Cannot add foreign key constraint when migrating manytomany field

Reported by: Ville Säävuori Owned by: nobody
Component: Migrations Version: 1.9
Severity: Normal Keywords:
Cc: Simon Charette Triage Stage: Unreviewed
Has patch: no Needs documentation: no
Needs tests: no Patch needs improvement: no
Easy pickings: no UI/UX: no

Description (last modified by Simon Charette)

I have a model that looks like

class LiveEvent(models.Model):
    id = models.UUIDField(primary_key=True, default=uuid.uuid4, editable=False)
    ...
    attendees = models.ManyToManyField(
        User, blank=True, related_name="events_attended"
    )
    ...
    notify_subscriptions = models.ManyToManyField(
        User, blank=True, related_name="events_subscribed"
    )

when trying to add and migrate notify_subscriptions field I get the following error:

django.db.utils.IntegrityError: (1215, 'Cannot add foreign key constraint')`

When adding

'OPTIONS': {
    "init_command": "SET foreign_key_checks = 0;",
},

to database settings , the error became:

django.db.utils.OperationalError: (1825, "Failed to add the foreign key constraint on table 'levan_liveevent_notify_subscriptions'. Incorrect options in FOREIGN KEY constraint 'slipmat/levan_liveevent_noti_liveevent_id_a4871abc_fk_levan_liveevent_id'")

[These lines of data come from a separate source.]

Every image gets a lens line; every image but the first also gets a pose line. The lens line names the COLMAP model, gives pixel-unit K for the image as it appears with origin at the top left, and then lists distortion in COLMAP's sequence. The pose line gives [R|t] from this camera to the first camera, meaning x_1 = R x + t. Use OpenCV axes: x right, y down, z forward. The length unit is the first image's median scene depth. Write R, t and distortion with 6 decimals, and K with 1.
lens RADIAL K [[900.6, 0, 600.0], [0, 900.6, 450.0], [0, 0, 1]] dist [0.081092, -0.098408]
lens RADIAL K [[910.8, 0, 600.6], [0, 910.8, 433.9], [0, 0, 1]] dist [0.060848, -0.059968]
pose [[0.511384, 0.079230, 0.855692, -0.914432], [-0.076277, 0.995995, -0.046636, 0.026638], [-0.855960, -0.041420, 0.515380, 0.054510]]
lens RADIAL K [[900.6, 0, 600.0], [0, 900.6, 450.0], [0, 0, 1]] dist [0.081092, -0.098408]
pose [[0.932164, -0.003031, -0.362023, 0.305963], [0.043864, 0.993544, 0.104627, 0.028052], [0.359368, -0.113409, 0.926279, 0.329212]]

the migration file looks like:

operations = [
    migrations.AddField(
        model_name='liveevent',
        name='notify_subscriptions',
        field=models.ManyToManyField(
            blank=True, related_name='events_subscribed', to=settings.AUTH_USER_MODEL
        ),
    ),
]

I'm using MySQL version 5.6.27 and Django version 1.9.7

Change History (5)

comment:1 by Simon Charette, 9 years ago

Description: modified (diff)
Resolution: needsinfo
Status: newclosed
Type: UncategorizedBug

I just tried reproducing against Django 1.9.7 with no success.

Please re-open the ticket by answering these two questions:

  1. Are both of your tables using the InnoDB engine? Foreign keys are not supported on MyISAM.
  2. Are you using a custom user model which you didn't provide the definition?

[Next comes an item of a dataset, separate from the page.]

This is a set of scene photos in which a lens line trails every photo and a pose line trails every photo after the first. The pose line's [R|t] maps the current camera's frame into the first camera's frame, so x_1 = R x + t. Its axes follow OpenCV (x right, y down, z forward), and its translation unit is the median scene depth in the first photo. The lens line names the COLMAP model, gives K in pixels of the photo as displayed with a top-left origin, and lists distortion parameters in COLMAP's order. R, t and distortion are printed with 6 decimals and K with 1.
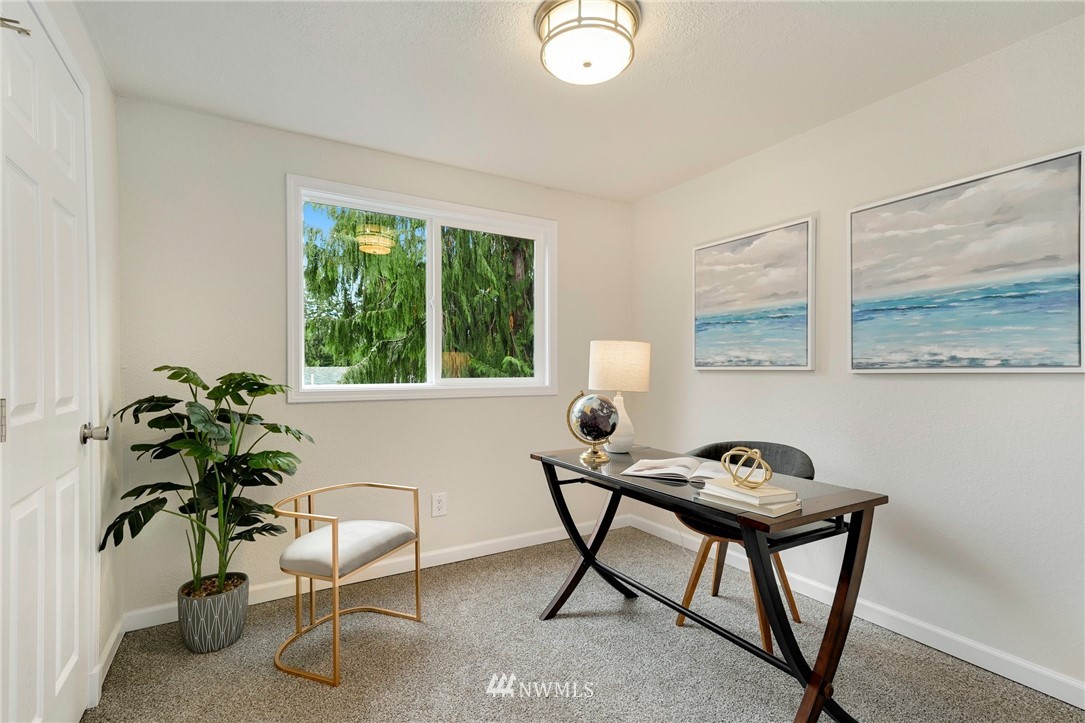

comment:2 by Ville Säävuori, 9 years ago

Resolution: needsinfo
Status: closednew
  1. Yes, both tables are using InnoDB engine.
  2. No, I'm not using a custom user model

comment:3 by Ville Säävuori, 9 years ago

FWIW, adding db_constraint=False to the notify_subscriptions field produces a migration that runs flawlessly. That's my workaround for now.

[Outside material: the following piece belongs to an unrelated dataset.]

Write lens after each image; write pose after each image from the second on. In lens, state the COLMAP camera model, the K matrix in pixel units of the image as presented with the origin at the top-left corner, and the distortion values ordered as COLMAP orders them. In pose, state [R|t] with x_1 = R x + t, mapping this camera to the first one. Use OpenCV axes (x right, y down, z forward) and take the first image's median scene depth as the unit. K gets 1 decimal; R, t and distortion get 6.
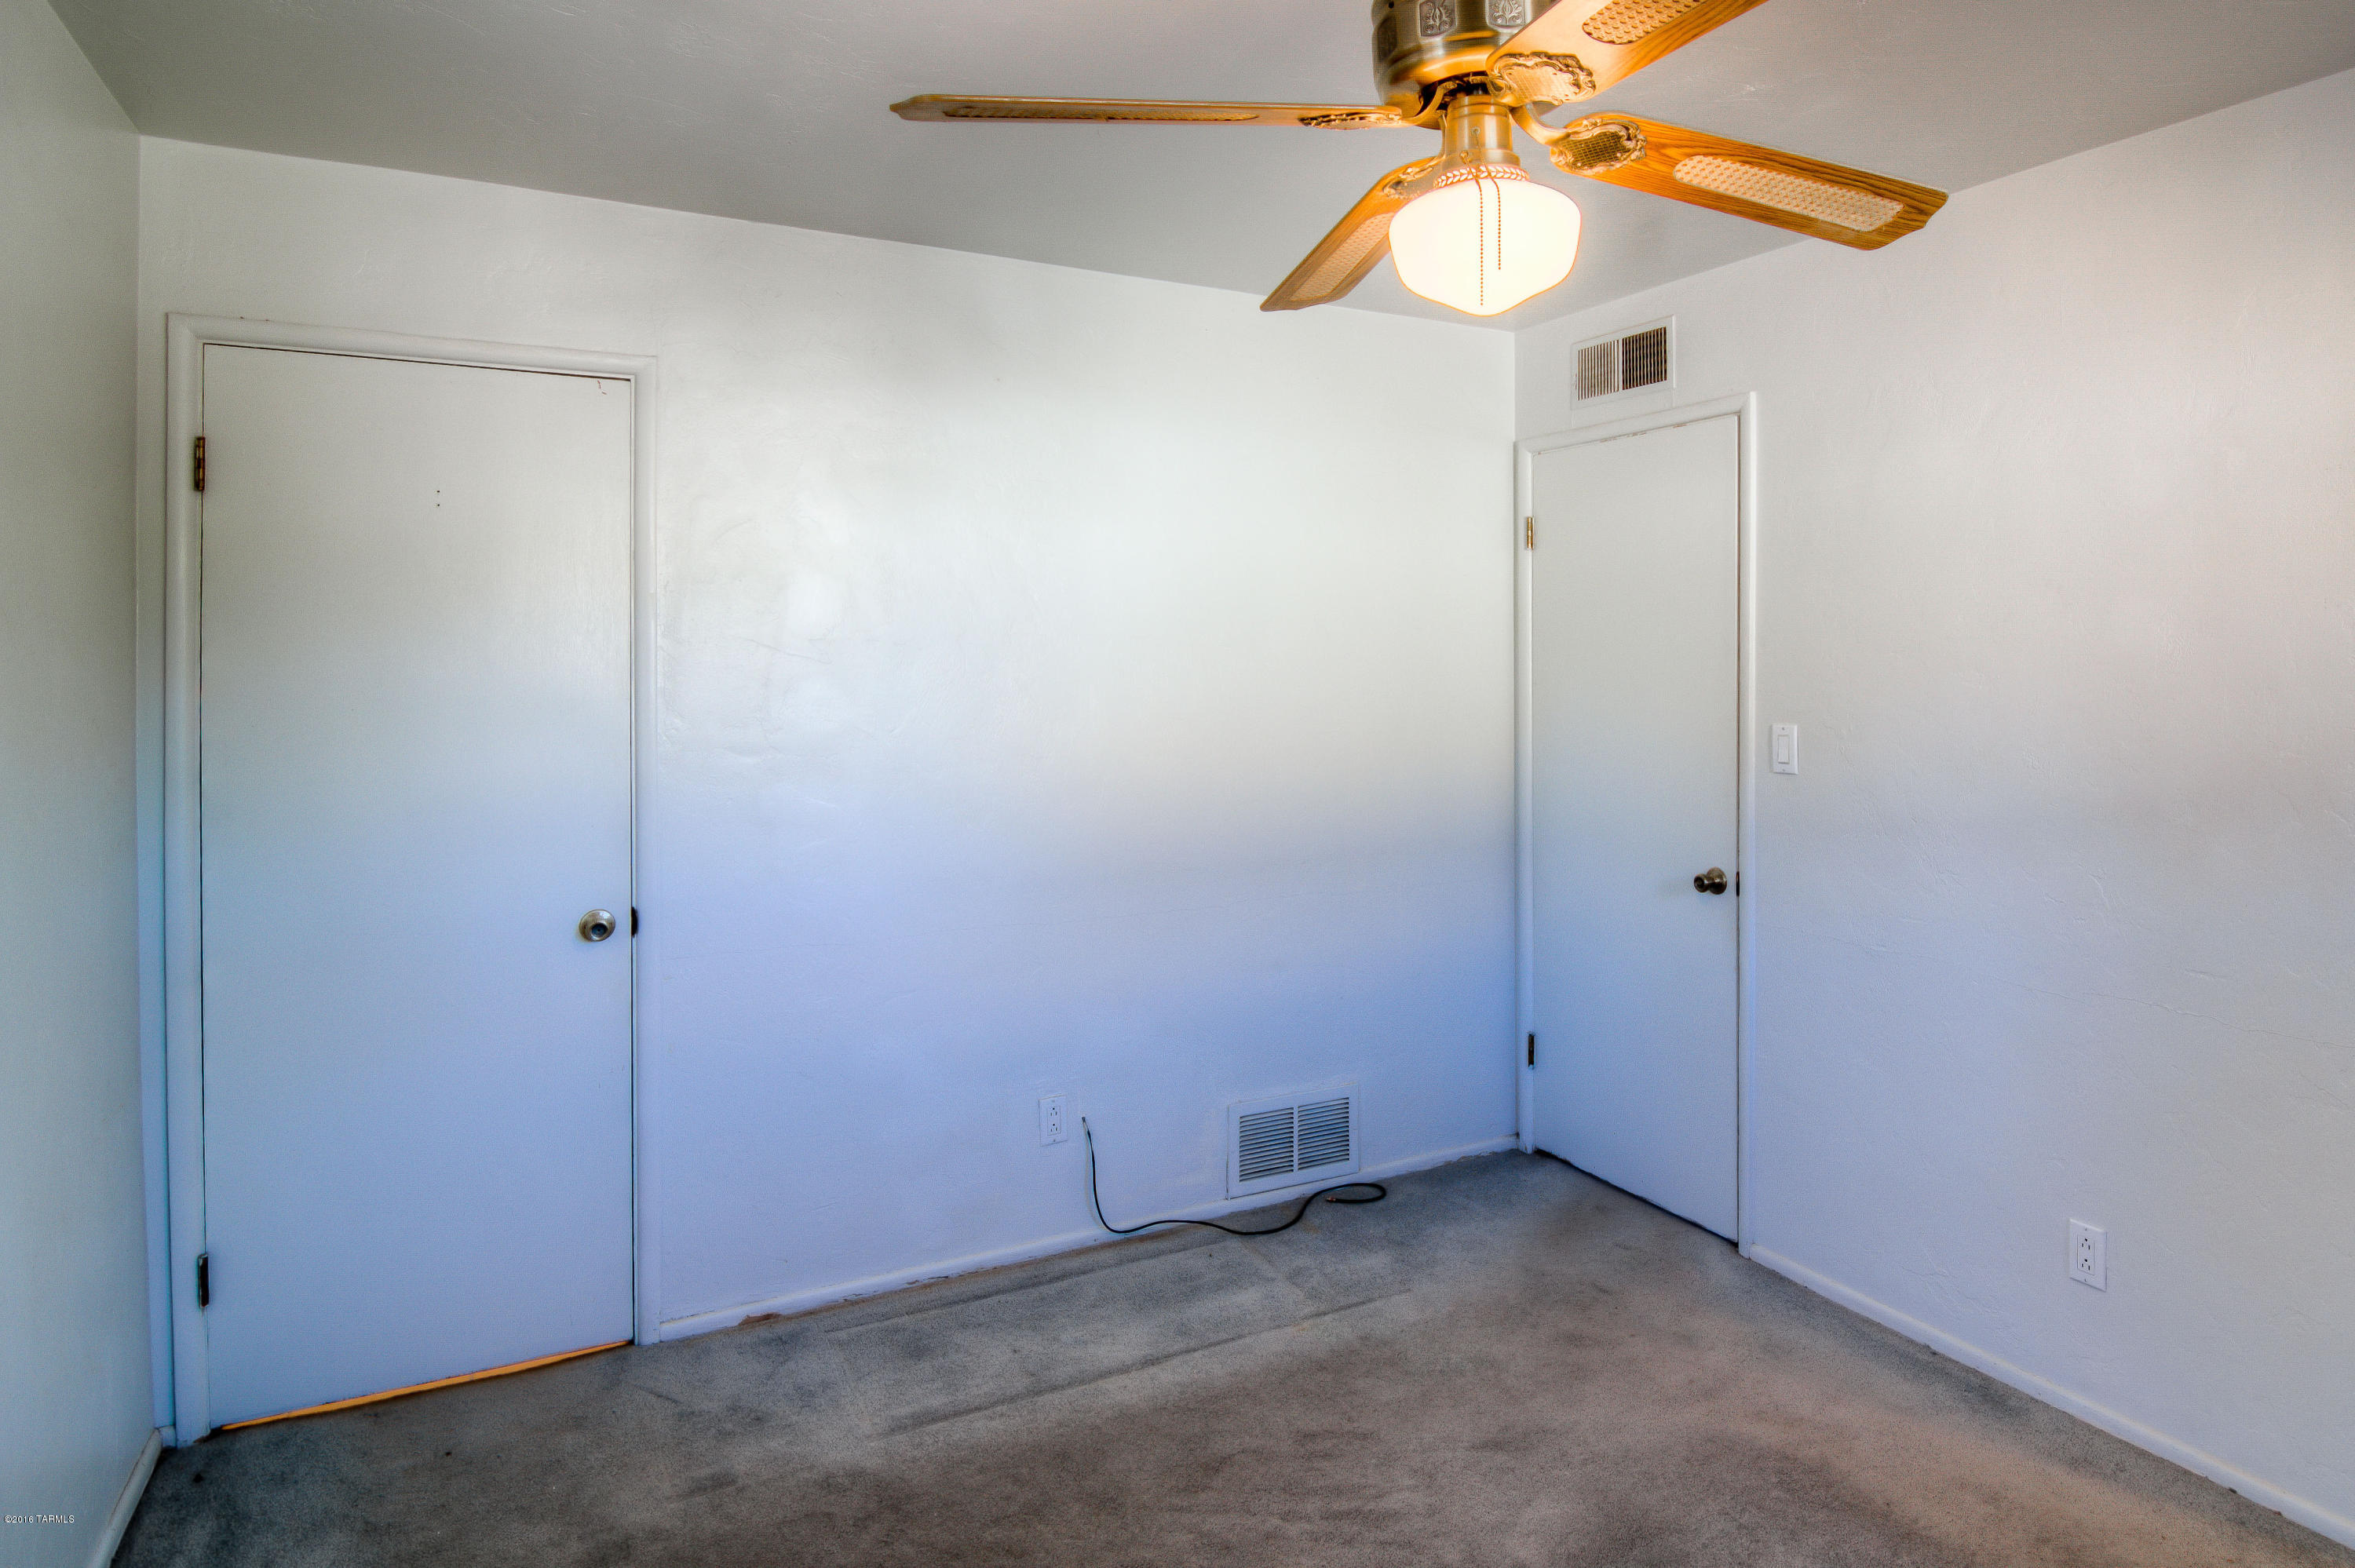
lens RADIAL K [[1398.8, 0, 1300.6], [0, 1398.8, 659.1], [0, 0, 1]] dist [0.001895, -0.012189]
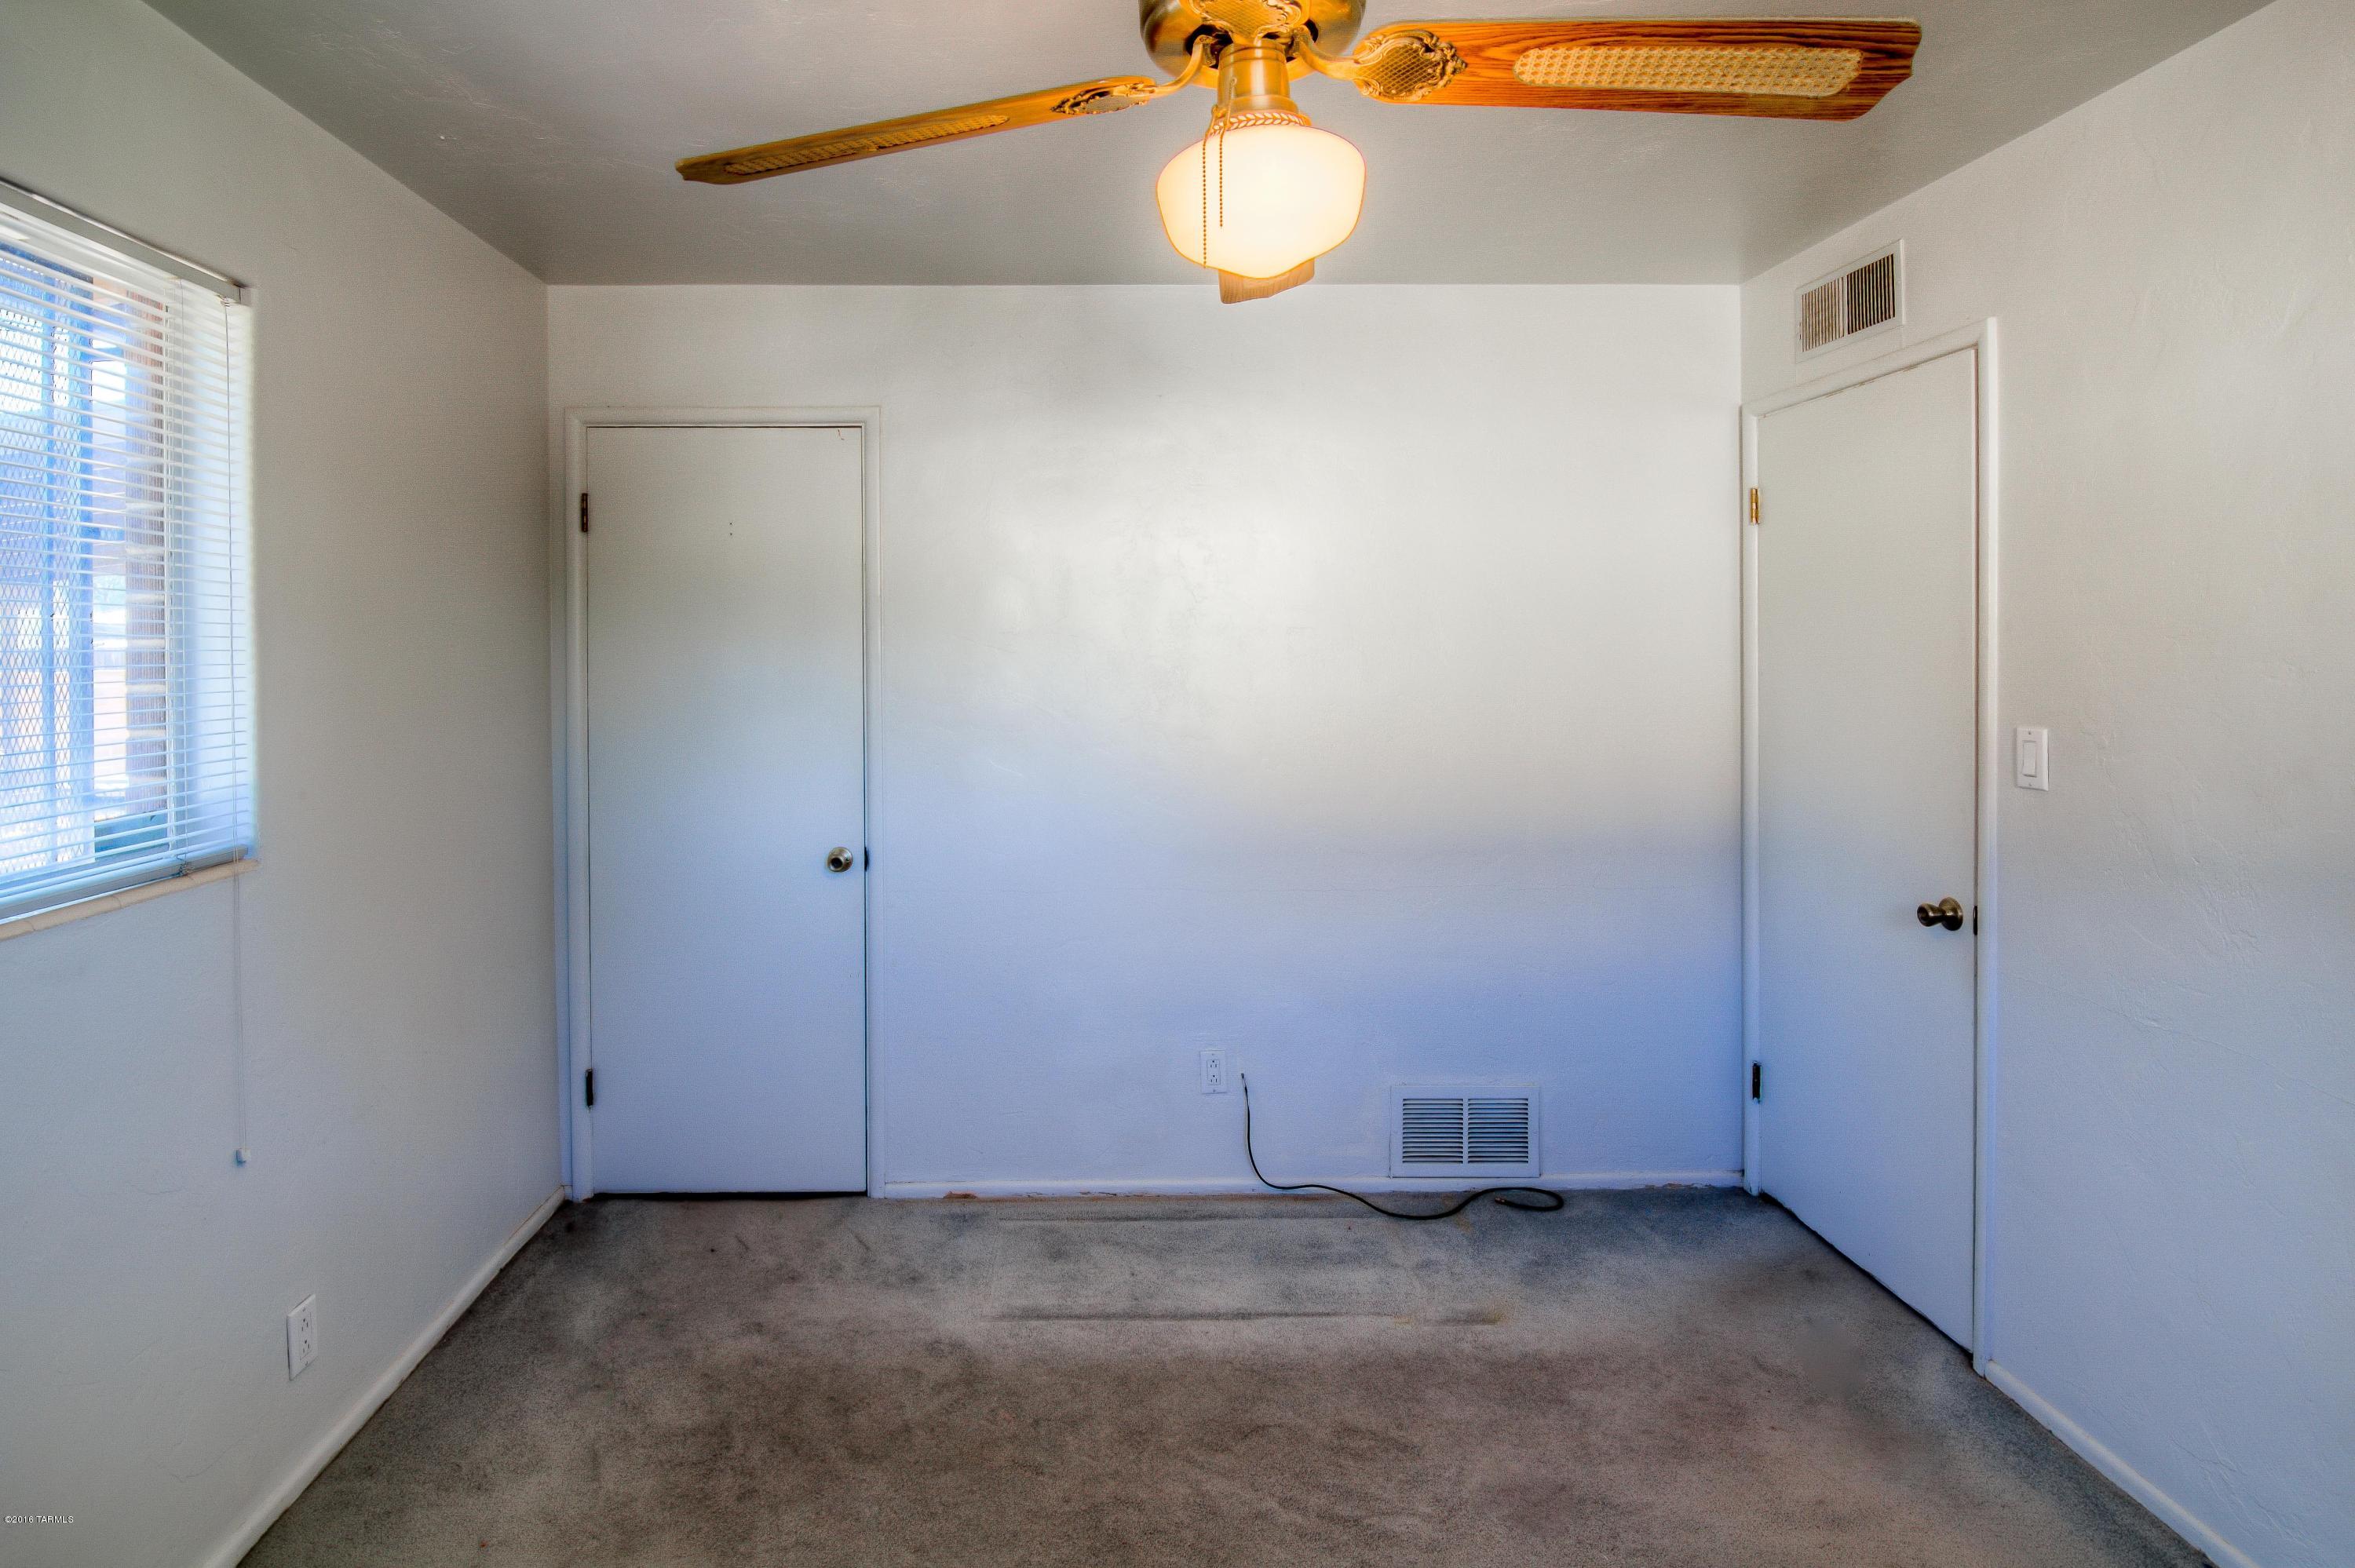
lens RADIAL K [[1247.4, 0, 1073.5], [0, 1247.4, 659.9], [0, 0, 1]] dist [0.000950, -0.008993]
pose [[0.871557, 0.002567, -0.490288, 0.217758], [0.003037, 0.999939, 0.010633, -0.001908], [0.490286, -0.010756, 0.871495, 0.111563]]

comment:4 by Simon Charette, 9 years ago

Are you using Oracle's MySQL backend or django.db.backends.mysql?

comment:5 by Simon Charette, 9 years ago

Cc: Simon Charette added
Resolution: invalid
Status: newclosed

Please inspect your database and provide us with the datatype of both LiveEvent's table id column and the intermediary table's (notify_subscriptions) column referencing the former.